USER_AGENT environment variable not set, consider setting it to identify your requests.


In [3]:
# import os
# from langchain_core.runnables import RunnablePassthrough
# from langchain_core.prompts import ChatPromptTemplate
# from langchain_openai import AzureChatOpenAI
# from langchain_core.output_parsers import StrOutputParser

# # Set up the RAG chain for retrieving and generating answers.
# retriever = vectorstore.as_retriever()
# system_prompt = ("""
# You are an assistant for question-answering tasks. Use the following pieces of retrieved context to answer the question. If you don't know the answer, just say that you don't know. Use three sentences maximum and keep the answer concise.
# Context: {context}
# """)

# prompt = ChatPromptTemplate.from_messages(
#     [
#         ("system", system_prompt),
#         ("human", "{question}"),
#     ]
# )


# def format_docs(docs):
#     return "\n\n".join(doc.page_content for doc in docs)

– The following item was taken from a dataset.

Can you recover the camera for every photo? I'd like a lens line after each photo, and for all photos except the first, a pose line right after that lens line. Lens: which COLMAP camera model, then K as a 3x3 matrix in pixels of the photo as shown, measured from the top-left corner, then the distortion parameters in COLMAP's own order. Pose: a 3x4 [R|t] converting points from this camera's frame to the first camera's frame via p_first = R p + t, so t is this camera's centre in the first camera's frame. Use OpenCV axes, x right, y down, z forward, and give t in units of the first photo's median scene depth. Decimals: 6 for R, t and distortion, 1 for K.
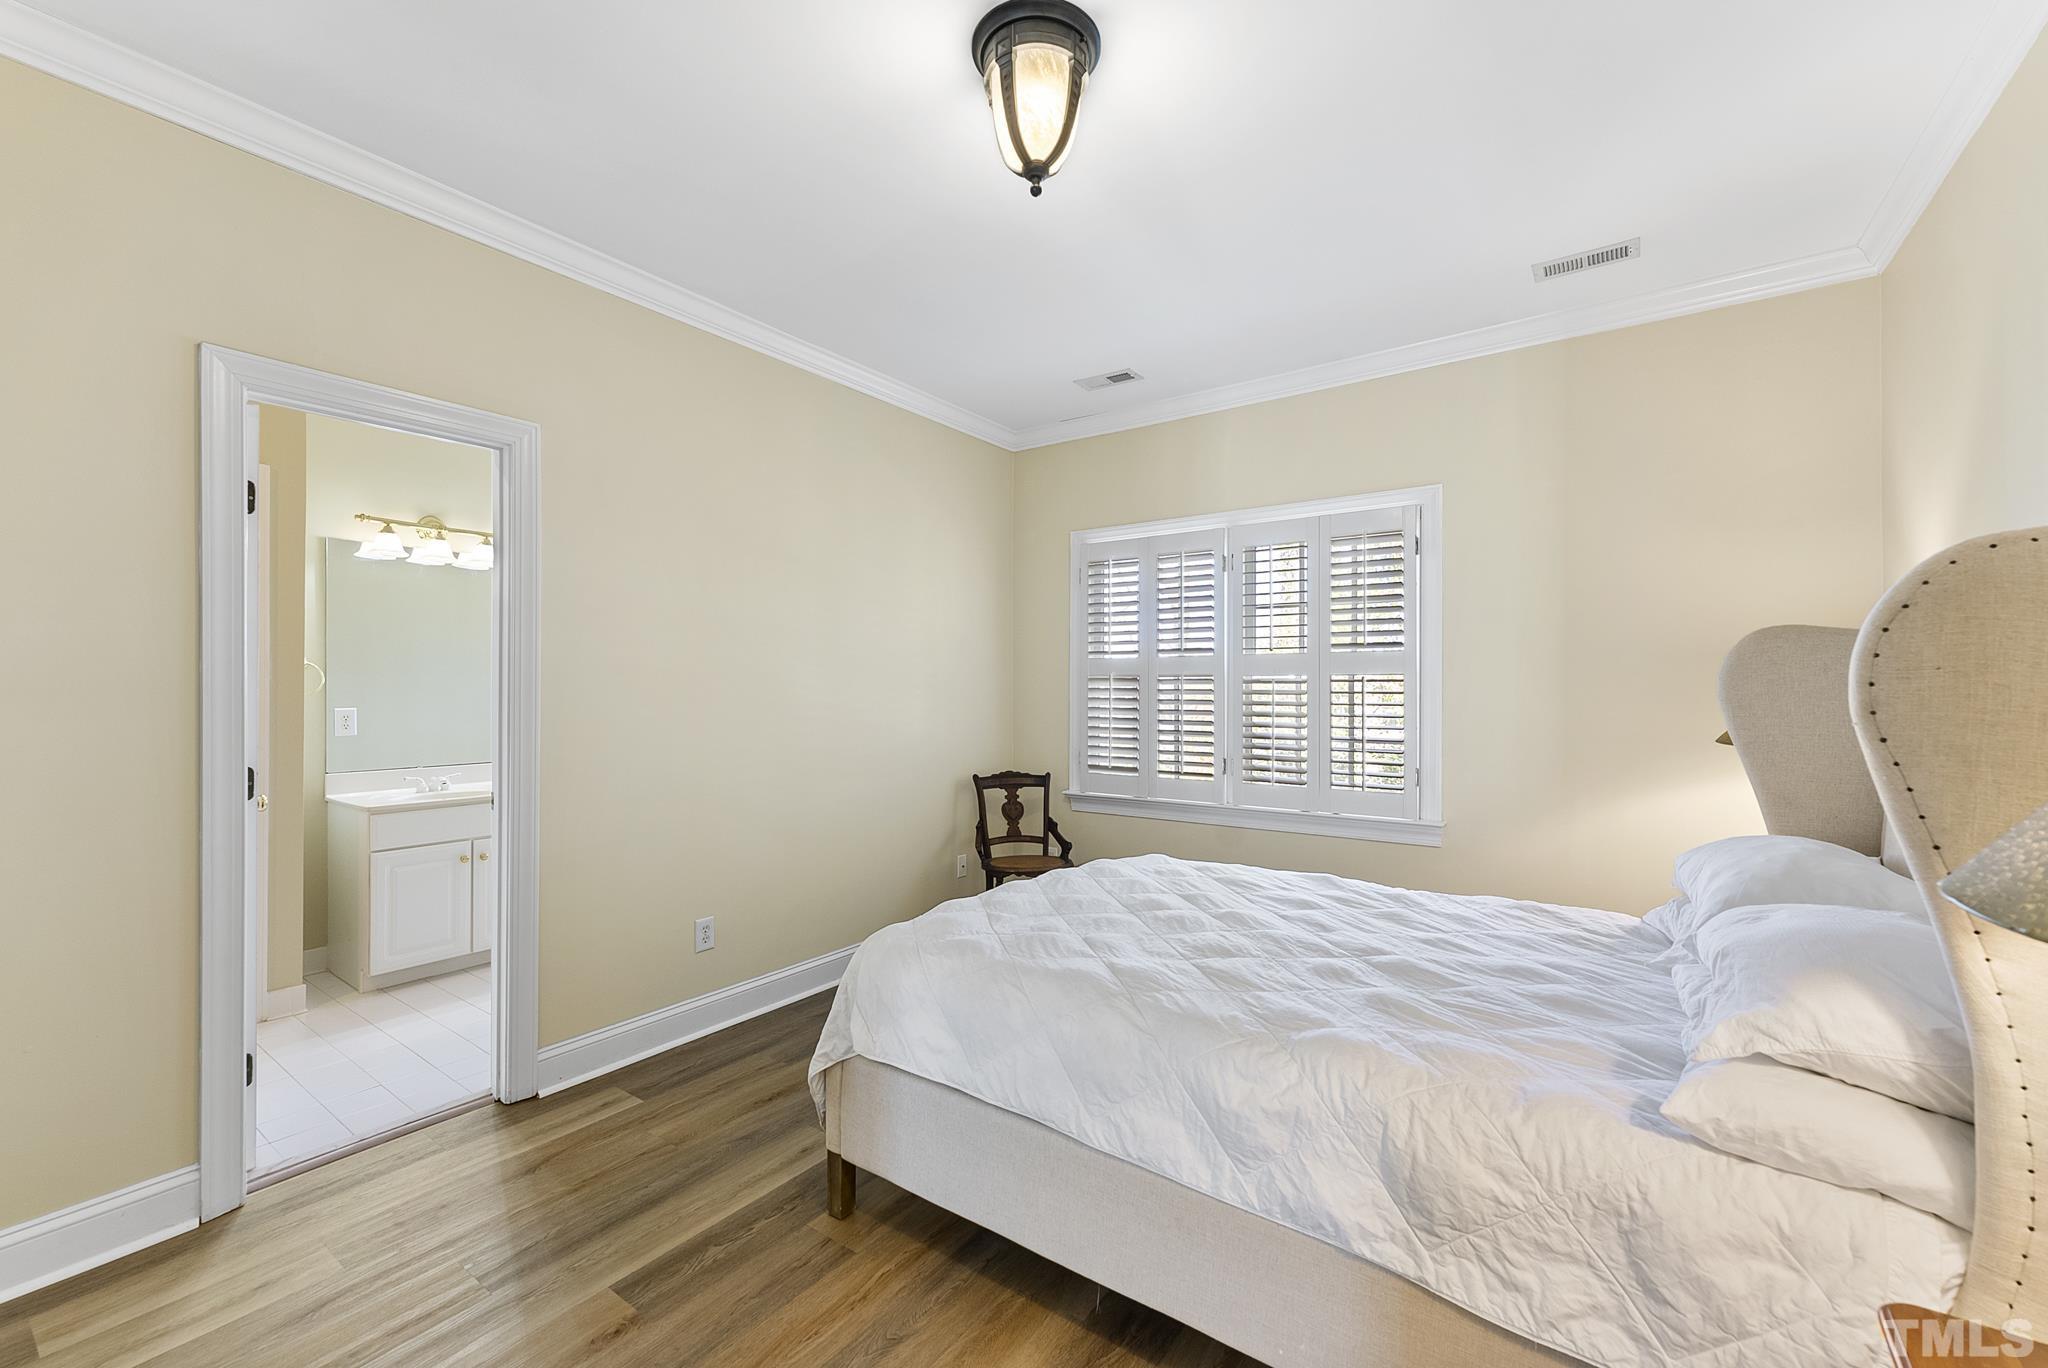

# # Initialize the model with our deployment of Azure OpenAI
# model = AzureChatOpenAI(azure_deployment=os.environ["AZURE_OPENAI_DEPLOYMENT"])

# rag_chain = (
#     {"context": retriever | format_docs, "question": RunnablePassthrough()}
#     | prompt
#     | model
#     | StrOutputParser()
# )

In [4]:
# question = "What is tool usage?"
# rag_chain.invoke(question)

"Tool usage is the ability to create, modify, and utilize external objects to perform tasks beyond one's physical and cognitive limits. For language models (LLMs), tool usage involves calling external APIs to access additional information, execute code, or retrieve proprietary data. This capability significantly extends the model's functionality by allowing it to interact with external systems and perform complex, multi-step tasks."